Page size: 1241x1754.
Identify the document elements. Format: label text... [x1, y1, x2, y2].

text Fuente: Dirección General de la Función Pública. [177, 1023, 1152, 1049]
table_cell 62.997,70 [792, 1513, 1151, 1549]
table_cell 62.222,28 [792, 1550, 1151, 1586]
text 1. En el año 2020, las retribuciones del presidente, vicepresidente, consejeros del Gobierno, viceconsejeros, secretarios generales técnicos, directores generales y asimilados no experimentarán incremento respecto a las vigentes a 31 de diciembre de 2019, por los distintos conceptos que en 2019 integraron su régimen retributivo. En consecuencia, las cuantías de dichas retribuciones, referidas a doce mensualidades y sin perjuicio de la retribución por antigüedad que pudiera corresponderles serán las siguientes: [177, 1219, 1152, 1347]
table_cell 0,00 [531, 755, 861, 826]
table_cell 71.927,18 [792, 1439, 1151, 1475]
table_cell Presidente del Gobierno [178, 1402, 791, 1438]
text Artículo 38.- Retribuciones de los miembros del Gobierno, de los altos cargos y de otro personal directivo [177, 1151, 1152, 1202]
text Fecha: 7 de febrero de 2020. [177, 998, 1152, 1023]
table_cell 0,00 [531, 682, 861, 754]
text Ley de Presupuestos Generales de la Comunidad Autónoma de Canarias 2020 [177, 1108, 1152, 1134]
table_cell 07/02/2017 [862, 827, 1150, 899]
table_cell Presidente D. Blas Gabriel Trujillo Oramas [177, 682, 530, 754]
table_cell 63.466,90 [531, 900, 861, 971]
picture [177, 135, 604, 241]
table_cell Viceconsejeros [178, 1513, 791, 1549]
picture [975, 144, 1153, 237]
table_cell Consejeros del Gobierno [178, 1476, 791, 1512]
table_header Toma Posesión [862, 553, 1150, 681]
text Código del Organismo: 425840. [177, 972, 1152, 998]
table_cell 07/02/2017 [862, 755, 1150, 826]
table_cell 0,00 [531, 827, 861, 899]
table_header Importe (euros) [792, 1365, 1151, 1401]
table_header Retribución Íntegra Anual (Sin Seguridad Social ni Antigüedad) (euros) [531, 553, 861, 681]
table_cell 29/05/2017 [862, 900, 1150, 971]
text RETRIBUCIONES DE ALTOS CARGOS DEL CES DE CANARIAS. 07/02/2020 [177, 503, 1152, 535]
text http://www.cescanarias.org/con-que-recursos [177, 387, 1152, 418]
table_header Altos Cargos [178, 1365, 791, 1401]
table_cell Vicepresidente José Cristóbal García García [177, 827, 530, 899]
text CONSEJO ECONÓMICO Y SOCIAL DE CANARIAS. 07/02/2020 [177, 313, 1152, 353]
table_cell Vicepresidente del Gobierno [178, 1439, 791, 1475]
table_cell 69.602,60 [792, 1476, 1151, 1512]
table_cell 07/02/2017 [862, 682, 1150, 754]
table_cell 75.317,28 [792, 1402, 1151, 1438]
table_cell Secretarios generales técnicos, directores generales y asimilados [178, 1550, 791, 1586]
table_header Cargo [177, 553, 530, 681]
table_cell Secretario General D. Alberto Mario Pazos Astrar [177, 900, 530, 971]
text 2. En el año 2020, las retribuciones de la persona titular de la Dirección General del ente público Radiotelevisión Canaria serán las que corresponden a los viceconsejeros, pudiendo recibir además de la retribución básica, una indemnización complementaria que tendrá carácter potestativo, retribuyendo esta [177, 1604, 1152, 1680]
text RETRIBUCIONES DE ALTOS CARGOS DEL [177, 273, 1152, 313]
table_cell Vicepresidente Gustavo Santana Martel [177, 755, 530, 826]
━━━━━━━━
Requirements -
Write out every line of the data above verbatim, with nothing changed.

Task response -
Page size: 1241x1754.
Identify the document elements. Format: label text... [x1, y1, x2, y2].

text Fuente: Dirección General de la Función Pública. [177, 1023, 1152, 1049]
table_cell 62.997,70 [792, 1513, 1151, 1549]
table_cell 62.222,28 [792, 1550, 1151, 1586]
text 1. En el año 2020, las retribuciones del presidente, vicepresidente, consejeros del Gobierno, viceconsejeros, secretarios generales técnicos, directores generales y asimilados no experimentarán incremento respecto a las vigentes a 31 de diciembre de 2019, por los distintos conceptos que en 2019 integraron su régimen retributivo. En consecuencia, las cuantías de dichas retribuciones, referidas a doce mensualidades y sin perjuicio de la retribución por antigüedad que pudiera corresponderles serán las siguientes: [177, 1219, 1152, 1347]
table_cell 0,00 [531, 755, 861, 826]
table_cell 71.927,18 [792, 1439, 1151, 1475]
table_cell Presidente del Gobierno [178, 1402, 791, 1438]
text Artículo 38.- Retribuciones de los miembros del Gobierno, de los altos cargos y de otro personal directivo [177, 1151, 1152, 1202]
text Fecha: 7 de febrero de 2020. [177, 998, 1152, 1023]
table_cell 0,00 [531, 682, 861, 754]
text Ley de Presupuestos Generales de la Comunidad Autónoma de Canarias 2020 [177, 1108, 1152, 1134]
table_cell 07/02/2017 [862, 827, 1150, 899]
table_cell Presidente D. Blas Gabriel Trujillo Oramas [177, 682, 530, 754]
table_cell 63.466,90 [531, 900, 861, 971]
picture [177, 135, 604, 241]
table_cell Viceconsejeros [178, 1513, 791, 1549]
picture [975, 144, 1153, 237]
table_cell Consejeros del Gobierno [178, 1476, 791, 1512]
table_header Toma Posesión [862, 553, 1150, 681]
text Código del Organismo: 425840. [177, 972, 1152, 998]
table_cell 07/02/2017 [862, 755, 1150, 826]
table_cell 0,00 [531, 827, 861, 899]
table_header Importe (euros) [792, 1365, 1151, 1401]
table_header Retribución Íntegra Anual (Sin Seguridad Social ni Antigüedad) (euros) [531, 553, 861, 681]
table_cell 29/05/2017 [862, 900, 1150, 971]
text RETRIBUCIONES DE ALTOS CARGOS DEL CES DE CANARIAS. 07/02/2020 [177, 503, 1152, 535]
text http://www.cescanarias.org/con-que-recursos [177, 387, 1152, 418]
table_header Altos Cargos [178, 1365, 791, 1401]
table_cell Vicepresidente José Cristóbal García García [177, 827, 530, 899]
text CONSEJO ECONÓMICO Y SOCIAL DE CANARIAS. 07/02/2020 [177, 313, 1152, 353]
table_cell Vicepresidente del Gobierno [178, 1439, 791, 1475]
table_cell 69.602,60 [792, 1476, 1151, 1512]
table_cell 07/02/2017 [862, 682, 1150, 754]
table_cell 75.317,28 [792, 1402, 1151, 1438]
table_cell Secretarios generales técnicos, directores generales y asimilados [178, 1550, 791, 1586]
table_header Cargo [177, 553, 530, 681]
table_cell Secretario General D. Alberto Mario Pazos Astrar [177, 900, 530, 971]
text 2. En el año 2020, las retribuciones de la persona titular de la Dirección General del ente público Radiotelevisión Canaria serán las que corresponden a los viceconsejeros, pudiendo recibir además de la retribución básica, una indemnización complementaria que tendrá carácter potestativo, retribuyendo esta [177, 1604, 1152, 1680]
text RETRIBUCIONES DE ALTOS CARGOS DEL [177, 273, 1152, 313]
table_cell Vicepresidente Gustavo Santana Martel [177, 755, 530, 826]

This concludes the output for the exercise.